What you need to do => Carry on the passage about adjusting transport prices for diesel costs, picking up right after its final sentence.

Provided passage =>

★ ★ ★ ★ ★

Practical application (operational steps)
In practice, the mechanism operates as follows.
First, the relevant reference points must be identified: the time at which the contract was entered into (reference week) and the time at which the transport service is performed. In contracts of successive performance, this analysis must be carried out for each billing period, in accordance with the temporal criteria consistently applied within the contractual relationship.
Next, the average weekly diesel price corresponding to each of these points is determined, and the percentage variation between them (G) is calculated.
On that basis, it must be assessed whether the applicable threshold has been exceeded. If the variation reaches 5% compared to the time the contract was entered into (or a lower threshold agreed in writing), the price adjustment applies; otherwise, no adjustment is made. This same approach applies to contracts of successive performance, with the assessment carried out in each billing period.
Where the adjustment applies, it is calculated on the basis of the initial transport price (P), applying the variation obtained and weighting it by the coefficient corresponding to the type of vehicle (C). The resulting amount must be reflected on the invoice as a separate line item, either increasing or decreasing the transport price.

★ ★ ★ ★ ★

Input data =>

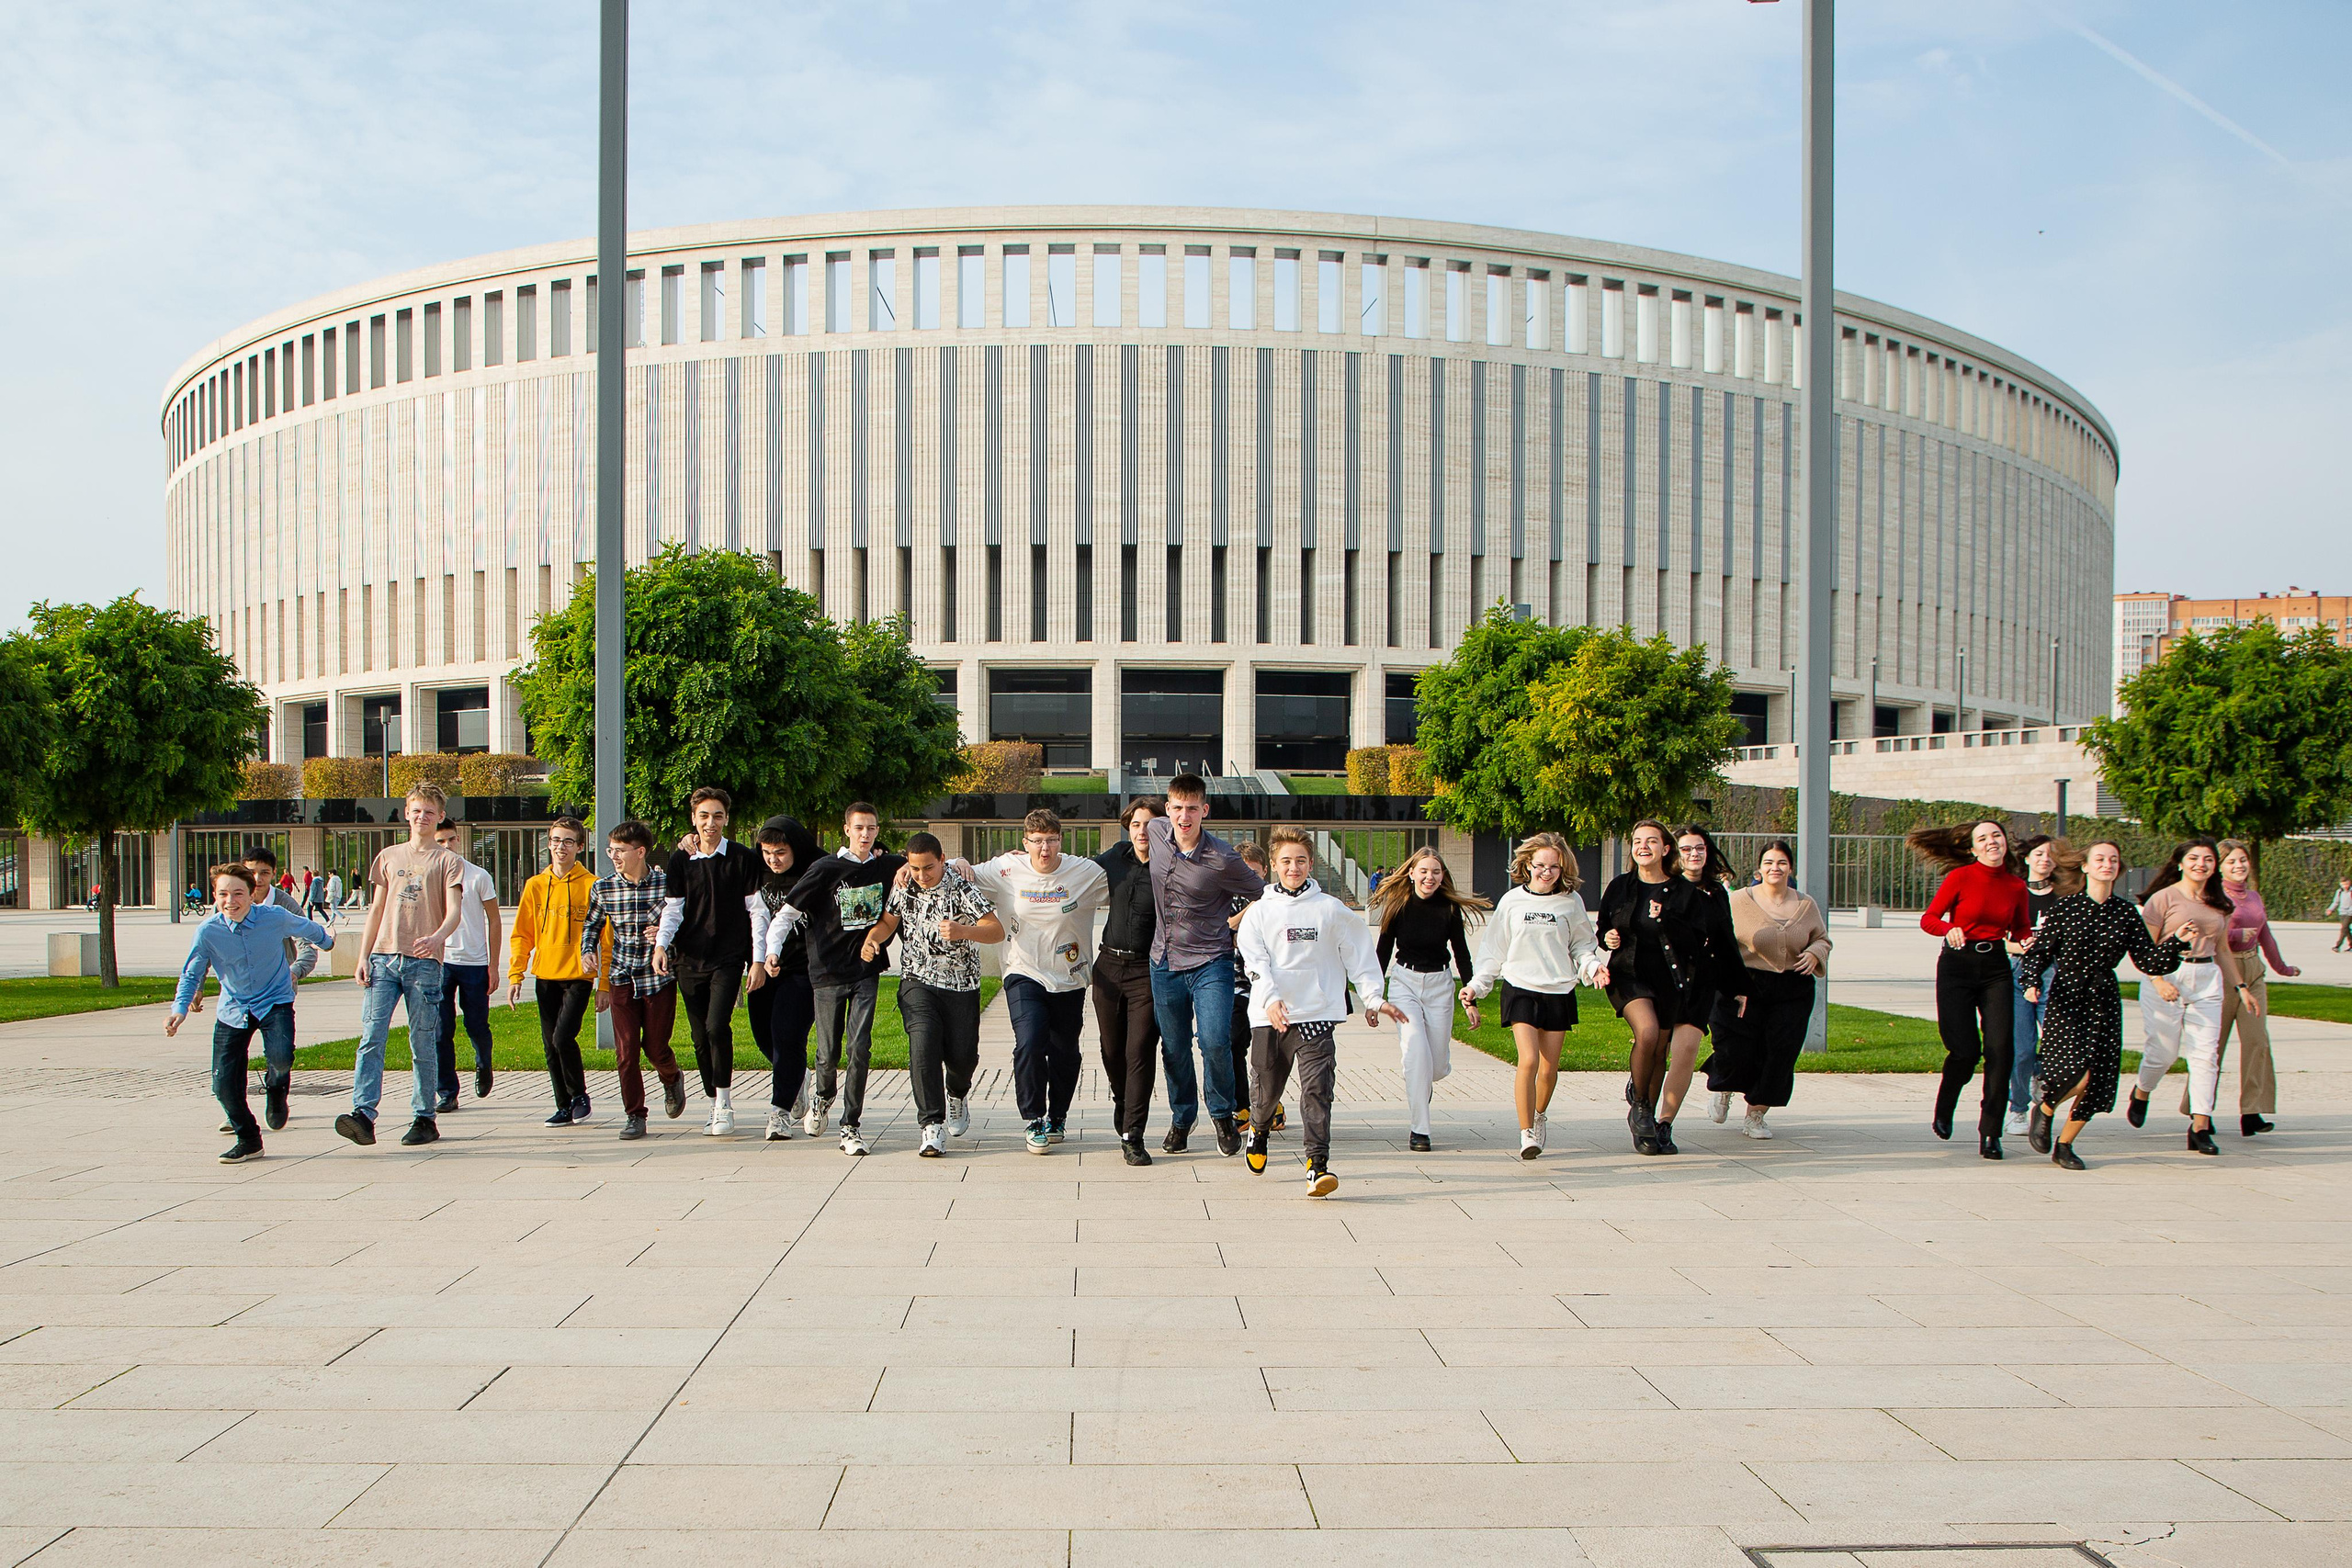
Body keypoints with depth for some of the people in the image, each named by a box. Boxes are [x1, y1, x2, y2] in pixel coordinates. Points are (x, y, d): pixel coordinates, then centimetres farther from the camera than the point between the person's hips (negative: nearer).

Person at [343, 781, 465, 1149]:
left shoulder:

★ ★ ★ ★ ★

Result below =>
The assessment is always based on a comparison between two points in time (contract formation and performance, or the relevant billing period), which determines the variation in fuel prices. Once the applicable threshold has been exceeded, the adjustment is incorporated into the transport price in accordance with the variables described above. This process is repeated in each billing period in the case of contracts of an ongoing nature.
Treatment of fuel subsidies
The principle already established under Royal Decree-Law 7/2026 is reinforced:
- until 30 June 2026, diesel rebates may not be included in the calculation of the price adjustment; and
- their exclusive nature for the benefit of the carrier is expressly recognised.
Penalty regime
Royal Decree-Law 9/2026 introduces a significant strengthening of administrative oversight:
- it constitutes an infringement for the shipper or the party responsible for payment to prevent or refuse the itemisation of the fuel-related price adjustment on the invoice, particularly in respect of services exceeding €3,000.
For an infringement to be established, the carrier must demonstrate:
- that a properly itemised invoice was issued and subsequently rejected or altered; or
- that it was not possible to issue the invoice correctly or to secure its acceptance in the required form.
Sanctions
- Fines may reach up to €6,000, depending on the value of the transport service.
- In aggravated or repeat cases, fines may increase to €18,000, or up to €30,000 in the most serious cases.
Practical guidance
Compliance
For compliance purposes, it is essential that the invoice includes the fuel-related price adjustment as a clearly identifiable and separately itemised component, linked to the relevant service or billing period.
Full traceability of the calculation must also be ensured, including the time of contract formation, the time of performance, the variation applied, and the coefficient used. In addition, any evidence of invoice rejection or modification must be retained, in order to demonstrate the proper application of the mechanism in the event of review or dispute.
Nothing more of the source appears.